▶ **TEXTE À EXAMINER**:
+--

Eglise Saint-Georges
Au cœur du Perche, Saint-Georges de Souancé conjugue une tour romane du XIIe siècle et un chœur Renaissance flamboyant aux vitraux d'époque, témoignage rare d'une stratification architecturale millénaire.
Histoire
Dressée dans le bourg paisible de Souancé-au-Perche, l'église Saint-Georges est l'une de ces édifices ruraux qui démentent leur discrétion dès que l'on s'en approche. Loin des grandes cathédrales, elle déploie une densité historique remarquable, condensant en ses murs huit siècles d'architecture française, du roman le plus austère au flamboyant tardif de la Renaissance percheronne. Ce qui rend Saint-Georges véritablement singulière, c'est la coexistence de temporalités architecturales que tout semblerait opposer. La tour carrée, massive et sobre, ancre l'édifice dans le XIIe siècle avec une autorité tranquille, tandis que le chœur, ajouté entre 1520 et 1542, rayonne d'une élégance gothique flamboyant teintée de premières influences Renaissance. Entre les deux, la nef recomposée au XVIe siècle assure une transition que seul le temps sait ménager avec une telle naturelle grâce. L'expérience de visite commence en façade, où le portail principal retient longtemps le regard : ses colonnettes à gorges profondes, ses arabesques délicates et ses crochets ajourés forment un ensemble ornemental d'une finesse rare pour une église de village. L'intérieur, retouché au XIXe siècle, conserve l'essentiel de son dispositif spatial Renaissance, et surtout ses précieux vitraux du XVIe siècle qui illuminent le chœur d'une lumière colorée dont la profondeur n'a pas pris une ride. Le cadre percherond amplifie l'émotion : Souancé-au-Perche appartient à ce bocage doux, vallonné, où les pommiers et les haies vives dessinent un paysage d'une sérénité presque médiévale. Visiter Saint-Georges, c'est autant plonger dans l'histoire de l'architecture française que se laisser envelopper par la douceur d'une Normandie intérieure hors des sentiers touristiques.

+--

▶ **CONSIGNES DE L'EXERCICE**:
- 1) Réécrivez le passage du texte sur l'église Saint-Georges qui commence à « Eglise Saint-Georges » et se termine à « stratification architecturale millénaire. ». Remplacez-y « millénaire » par « séculaire ».
- 2) D'après le texte sur l'église Saint-Georges, les affirmations suivantes sont-elles exactes ? Répondez par oui ou par non et citez chaque fois les mots du texte qui tranchent. (a) Le chœur a été ajouté entre 1520 et 1542. (b) L'intérieur a été retouché au XVIIIe siècle. (c) La tour carrée date du XIIe siècle.
- 3) Écrivez la suite du texte sur l'église Saint-Georges de Souancé, à partir de sa dernière phrase.
Les données qui suivent n'ont aucun lien avec le texte sur l'église Saint-Georges.

▶ **DONNÉES FOURNIES**:
+--

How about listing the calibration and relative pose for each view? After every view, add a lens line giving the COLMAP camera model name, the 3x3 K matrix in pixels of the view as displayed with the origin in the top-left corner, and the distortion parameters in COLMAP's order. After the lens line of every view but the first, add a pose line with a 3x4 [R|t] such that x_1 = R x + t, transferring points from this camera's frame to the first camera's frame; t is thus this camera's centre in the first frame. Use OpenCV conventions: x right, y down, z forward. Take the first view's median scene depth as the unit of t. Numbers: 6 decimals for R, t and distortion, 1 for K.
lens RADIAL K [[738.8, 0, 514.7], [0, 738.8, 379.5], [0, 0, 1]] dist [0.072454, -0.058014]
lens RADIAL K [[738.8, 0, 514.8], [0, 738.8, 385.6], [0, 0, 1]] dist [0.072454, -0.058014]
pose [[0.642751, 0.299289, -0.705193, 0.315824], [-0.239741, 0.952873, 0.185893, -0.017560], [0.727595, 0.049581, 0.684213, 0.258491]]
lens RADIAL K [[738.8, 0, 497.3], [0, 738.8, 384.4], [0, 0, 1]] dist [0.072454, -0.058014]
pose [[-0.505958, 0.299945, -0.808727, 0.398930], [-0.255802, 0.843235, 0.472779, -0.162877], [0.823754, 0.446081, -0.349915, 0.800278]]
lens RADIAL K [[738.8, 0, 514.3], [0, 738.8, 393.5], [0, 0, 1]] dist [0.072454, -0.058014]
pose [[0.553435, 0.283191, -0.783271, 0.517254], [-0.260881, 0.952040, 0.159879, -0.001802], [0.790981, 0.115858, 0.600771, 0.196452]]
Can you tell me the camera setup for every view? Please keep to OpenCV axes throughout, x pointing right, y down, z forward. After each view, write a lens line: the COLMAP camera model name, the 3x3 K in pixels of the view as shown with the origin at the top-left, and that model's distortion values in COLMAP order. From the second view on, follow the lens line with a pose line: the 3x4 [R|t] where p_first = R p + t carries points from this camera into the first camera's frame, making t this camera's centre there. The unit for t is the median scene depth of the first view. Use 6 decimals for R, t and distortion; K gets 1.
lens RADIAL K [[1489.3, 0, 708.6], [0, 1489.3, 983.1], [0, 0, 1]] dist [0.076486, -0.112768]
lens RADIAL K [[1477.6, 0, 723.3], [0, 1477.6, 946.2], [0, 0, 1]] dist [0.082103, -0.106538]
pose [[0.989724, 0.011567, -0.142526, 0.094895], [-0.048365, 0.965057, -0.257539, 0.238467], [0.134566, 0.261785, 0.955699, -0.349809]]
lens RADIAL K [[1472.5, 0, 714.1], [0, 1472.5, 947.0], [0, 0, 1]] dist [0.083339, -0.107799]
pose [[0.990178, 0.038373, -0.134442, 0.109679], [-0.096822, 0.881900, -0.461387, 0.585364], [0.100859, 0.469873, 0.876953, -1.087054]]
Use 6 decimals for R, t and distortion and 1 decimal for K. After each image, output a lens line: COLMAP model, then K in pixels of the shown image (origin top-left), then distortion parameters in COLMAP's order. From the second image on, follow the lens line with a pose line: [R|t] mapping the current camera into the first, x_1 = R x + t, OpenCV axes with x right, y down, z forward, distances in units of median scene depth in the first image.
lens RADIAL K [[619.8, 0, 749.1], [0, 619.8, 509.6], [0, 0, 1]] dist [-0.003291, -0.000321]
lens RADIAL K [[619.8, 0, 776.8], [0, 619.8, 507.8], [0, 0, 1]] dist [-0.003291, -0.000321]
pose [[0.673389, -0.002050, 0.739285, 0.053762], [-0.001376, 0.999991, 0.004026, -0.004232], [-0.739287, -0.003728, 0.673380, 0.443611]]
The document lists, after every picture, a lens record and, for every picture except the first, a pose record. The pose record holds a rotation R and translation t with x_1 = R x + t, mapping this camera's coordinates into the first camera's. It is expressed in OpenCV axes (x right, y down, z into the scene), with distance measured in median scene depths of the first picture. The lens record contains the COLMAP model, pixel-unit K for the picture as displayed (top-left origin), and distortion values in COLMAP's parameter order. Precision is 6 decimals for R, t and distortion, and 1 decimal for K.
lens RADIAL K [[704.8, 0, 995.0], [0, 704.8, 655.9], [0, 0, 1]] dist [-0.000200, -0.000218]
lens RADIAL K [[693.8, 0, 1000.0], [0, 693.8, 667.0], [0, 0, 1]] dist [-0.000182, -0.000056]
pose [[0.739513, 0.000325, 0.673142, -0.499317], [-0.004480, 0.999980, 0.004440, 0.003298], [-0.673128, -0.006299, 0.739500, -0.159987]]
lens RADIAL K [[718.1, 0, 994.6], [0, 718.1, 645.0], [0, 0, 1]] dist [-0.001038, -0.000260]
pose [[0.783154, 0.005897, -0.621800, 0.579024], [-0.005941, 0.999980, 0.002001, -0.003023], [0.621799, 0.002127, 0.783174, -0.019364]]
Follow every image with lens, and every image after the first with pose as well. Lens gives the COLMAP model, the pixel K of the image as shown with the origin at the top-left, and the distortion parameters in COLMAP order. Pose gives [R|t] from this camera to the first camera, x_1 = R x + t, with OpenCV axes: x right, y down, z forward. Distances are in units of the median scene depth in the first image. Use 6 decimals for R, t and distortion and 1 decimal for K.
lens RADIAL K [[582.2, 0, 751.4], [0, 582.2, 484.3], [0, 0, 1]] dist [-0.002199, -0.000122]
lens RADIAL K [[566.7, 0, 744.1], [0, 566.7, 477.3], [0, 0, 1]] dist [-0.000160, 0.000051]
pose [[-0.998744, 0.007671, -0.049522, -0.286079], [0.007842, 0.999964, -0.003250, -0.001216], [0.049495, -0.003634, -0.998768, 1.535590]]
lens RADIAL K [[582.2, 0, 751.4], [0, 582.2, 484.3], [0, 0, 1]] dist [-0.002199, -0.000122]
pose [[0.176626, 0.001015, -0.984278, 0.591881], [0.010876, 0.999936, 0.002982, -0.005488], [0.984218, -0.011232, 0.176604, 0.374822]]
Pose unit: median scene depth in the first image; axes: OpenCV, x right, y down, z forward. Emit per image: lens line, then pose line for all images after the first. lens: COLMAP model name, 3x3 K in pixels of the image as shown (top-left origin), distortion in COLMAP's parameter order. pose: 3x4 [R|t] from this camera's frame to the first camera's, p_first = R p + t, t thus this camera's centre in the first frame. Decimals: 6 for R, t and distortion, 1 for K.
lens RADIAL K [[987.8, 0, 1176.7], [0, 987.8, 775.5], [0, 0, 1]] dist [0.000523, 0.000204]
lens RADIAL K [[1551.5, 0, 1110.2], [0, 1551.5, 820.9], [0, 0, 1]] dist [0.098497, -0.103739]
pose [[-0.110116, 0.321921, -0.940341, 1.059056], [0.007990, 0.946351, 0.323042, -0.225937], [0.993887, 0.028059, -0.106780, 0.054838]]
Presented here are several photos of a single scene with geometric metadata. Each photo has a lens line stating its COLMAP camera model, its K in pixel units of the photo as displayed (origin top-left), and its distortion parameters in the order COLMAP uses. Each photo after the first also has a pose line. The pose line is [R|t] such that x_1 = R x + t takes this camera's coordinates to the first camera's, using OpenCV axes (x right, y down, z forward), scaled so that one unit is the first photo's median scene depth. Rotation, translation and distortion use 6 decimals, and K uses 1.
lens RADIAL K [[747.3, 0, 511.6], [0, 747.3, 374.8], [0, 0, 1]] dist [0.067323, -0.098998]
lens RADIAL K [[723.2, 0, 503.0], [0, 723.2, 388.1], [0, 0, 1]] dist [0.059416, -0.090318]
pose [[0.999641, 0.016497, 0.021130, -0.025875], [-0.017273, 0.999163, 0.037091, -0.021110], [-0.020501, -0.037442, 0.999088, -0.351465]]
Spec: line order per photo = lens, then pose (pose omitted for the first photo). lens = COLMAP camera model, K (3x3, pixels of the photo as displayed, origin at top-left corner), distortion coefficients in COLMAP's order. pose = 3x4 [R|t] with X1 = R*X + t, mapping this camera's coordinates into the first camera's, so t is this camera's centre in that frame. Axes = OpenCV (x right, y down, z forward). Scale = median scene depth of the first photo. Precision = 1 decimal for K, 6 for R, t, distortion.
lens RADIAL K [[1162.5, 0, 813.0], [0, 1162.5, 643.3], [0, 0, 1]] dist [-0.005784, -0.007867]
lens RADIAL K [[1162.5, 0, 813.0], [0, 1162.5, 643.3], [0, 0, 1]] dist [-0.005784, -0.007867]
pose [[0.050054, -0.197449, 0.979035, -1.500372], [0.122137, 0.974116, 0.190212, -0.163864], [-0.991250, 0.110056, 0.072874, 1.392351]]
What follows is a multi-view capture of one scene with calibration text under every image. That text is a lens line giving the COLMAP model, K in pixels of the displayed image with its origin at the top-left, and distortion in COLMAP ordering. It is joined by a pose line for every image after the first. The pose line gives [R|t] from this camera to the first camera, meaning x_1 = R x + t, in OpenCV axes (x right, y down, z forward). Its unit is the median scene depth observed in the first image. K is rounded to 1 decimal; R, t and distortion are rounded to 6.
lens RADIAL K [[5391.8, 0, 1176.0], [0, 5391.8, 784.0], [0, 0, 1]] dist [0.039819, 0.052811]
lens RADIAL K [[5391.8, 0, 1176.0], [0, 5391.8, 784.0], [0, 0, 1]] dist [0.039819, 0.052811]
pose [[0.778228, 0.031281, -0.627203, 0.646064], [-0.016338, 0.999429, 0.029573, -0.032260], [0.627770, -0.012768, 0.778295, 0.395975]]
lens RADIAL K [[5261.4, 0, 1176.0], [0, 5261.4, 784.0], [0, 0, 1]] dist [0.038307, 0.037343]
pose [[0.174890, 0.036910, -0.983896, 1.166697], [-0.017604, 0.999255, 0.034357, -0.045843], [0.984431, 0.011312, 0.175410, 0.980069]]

+--

▶ **RÉPONSES AUX CONSIGNES**:
- 1)
Eglise Saint-Georges
Au cœur du Perche, Saint-Georges de Souancé conjugue une tour romane du XIIe siècle et un chœur Renaissance flamboyant aux vitraux d'époque, témoignage rare d'une stratification architecturale séculaire.

- 2)
(a) Oui : « le chœur, ajouté entre 1520 et 1542 ».
(b) Non : « L'intérieur, retouché au XIXe siècle ».
(c) Oui : « La tour carrée, massive et sobre, ancre l'édifice dans le XIIe siècle ».

- 3)
Architecture
L'église Saint-Georges se présente comme un édifice à nef unique flanquée au nord d'une tour carrée romane, prolongée à l'est par un chœur gothique flamboyant d'époque Renaissance. La tour, élément le plus ancien, est divisée en deux niveaux séparés par un bandeau extérieur dénué de tout décor sculpté — austérité caractéristique du roman percheron, plus préoccupé de solidité que d'ornement. À l'intérieur de cette tour, les amorces de voûte sur corbeaux témoignent d'une technique de construction ogivale précoce, antérieure à la généralisation des supports engagés. Le portail principal constitue la pièce maîtresse de l'extérieur et l'un des ornements les plus raffinés de l'édifice. Ses colonnettes à gorges profondes encadrent l'archivolte avec une élégance caractéristique du gothique tardif à influences maniéristes : les arabesques et les crochets ajourés qui l'ornent témoignent d'un sculpteur rompu aux vocabulaires décoratifs du premier XVIe siècle, sensible aux modèles venus de Normandie et peut-être de l'Île-de-France. Un porche aujourd'hui disparu protégeait autrefois cette entrée monumentale. Le chœur, construit entre 1520 et 1542, est la partie architecturalement la plus cohérente et la plus aboutie de l'ensemble. Ses grandes fenêtres, encore garnies de leurs vitraux du XVIe siècle, diffusent dans l'espace liturgique une lumière colorée d'une remarquable qualité. Ces vitraux, dont la facture et l'iconographie s'inscrivent dans la tradition des ateliers du Val-de-Loire et du Maine, constituent le trésor mobilier majeur de l'église et la raison principale de sa protection au titre des Monuments Historiques. Les matériaux employés, calcaires locaux et silex typiques du sous-sol percherond, confèrent à l'ensemble une teinte dorée qui s'harmonise naturellement avec le paysage environnant.